Extract provided START
30363번 - Knight Game 다국어

The rule of this game is given as follows.

• There is a knight and a chessboard with $H$ rows and $W$ columns. The square at the $i$-th row from the top and the $j$-th column from the left is called square $(i, j)$. Initially, the knight is placed on square $(x,y)$.
• Alice and Bob alternately take the following action, starting with Alice.
• Move the knight onto one of the unvisited squares according to the knight's movement.
• Knights can move from $(x_1,y_1)$to $(x_2, y_2)$ if and only if $(x_1 - x_2)^2 + (y_1 - y_2)^2$ is $5$.
• The player who cannot move the knight is the loser.

When both players have done their best, determine whether Alice or Bob will win. Answer for $T$ test cases.

The unvisited square is defined as follows.

• A square on the board that the knight has never visited since the beginning of the game.
Extract provided END
Dataset content START
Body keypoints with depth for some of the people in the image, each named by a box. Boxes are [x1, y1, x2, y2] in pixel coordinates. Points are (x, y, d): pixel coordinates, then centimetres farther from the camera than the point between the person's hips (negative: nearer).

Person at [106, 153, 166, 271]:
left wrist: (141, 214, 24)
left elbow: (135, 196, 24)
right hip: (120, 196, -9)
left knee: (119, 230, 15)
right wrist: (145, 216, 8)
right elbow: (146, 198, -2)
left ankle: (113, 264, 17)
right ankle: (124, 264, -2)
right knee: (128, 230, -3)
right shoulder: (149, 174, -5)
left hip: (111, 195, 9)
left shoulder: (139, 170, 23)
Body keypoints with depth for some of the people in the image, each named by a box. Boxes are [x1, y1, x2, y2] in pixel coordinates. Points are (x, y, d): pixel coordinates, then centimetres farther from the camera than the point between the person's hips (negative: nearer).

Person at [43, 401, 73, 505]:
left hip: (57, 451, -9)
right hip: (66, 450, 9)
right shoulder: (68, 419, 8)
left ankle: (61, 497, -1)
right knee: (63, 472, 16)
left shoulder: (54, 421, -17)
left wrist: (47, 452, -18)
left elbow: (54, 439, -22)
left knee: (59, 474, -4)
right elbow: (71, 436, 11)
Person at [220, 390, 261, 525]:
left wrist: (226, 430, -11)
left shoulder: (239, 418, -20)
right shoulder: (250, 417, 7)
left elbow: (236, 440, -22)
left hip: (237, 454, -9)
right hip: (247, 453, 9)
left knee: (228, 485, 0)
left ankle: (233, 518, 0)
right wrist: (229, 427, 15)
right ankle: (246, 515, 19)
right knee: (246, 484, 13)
Dataset content END
§ **Tasks to carry out**:
1. Does each of these statements agree with the knight game problem? Answer yes or no for each, quoting the words of the text that settle it. (a) Bob makes the first move. (b) The knight may be moved onto a square it has already visited. (c) The player who cannot move the knight loses the game.
2. Duplicate the passage of the knight game problem between "30363번 - Knight" and "defined as follows.", inclusive.
The records were drawn from a different source than the text.

§ **Exercise responses**:
1.
(a) No: "starting with Alice."
(b) No: "Move the knight onto one of the unvisited squares according to the knight's movement."
(c) Yes: "The player who cannot move the knight is the loser."

2.
30363번 - Knight Game 다국어

The rule of this game is given as follows.

• There is a knight and a chessboard with $H$ rows and $W$ columns. The square at the $i$-th row from the top and the $j$-th column from the left is called square $(i, j)$. Initially, the knight is placed on square $(x,y)$.
• Alice and Bob alternately take the following action, starting with Alice.
• Move the knight onto one of the unvisited squares according to the knight's movement.
• Knights can move from $(x_1,y_1)$to $(x_2, y_2)$ if and only if $(x_1 - x_2)^2 + (y_1 - y_2)^2$ is $5$.
• The player who cannot move the knight is the loser.

When both players have done their best, determine whether Alice or Bob will win. Answer for $T$ test cases.

The unvisited square is defined as follows.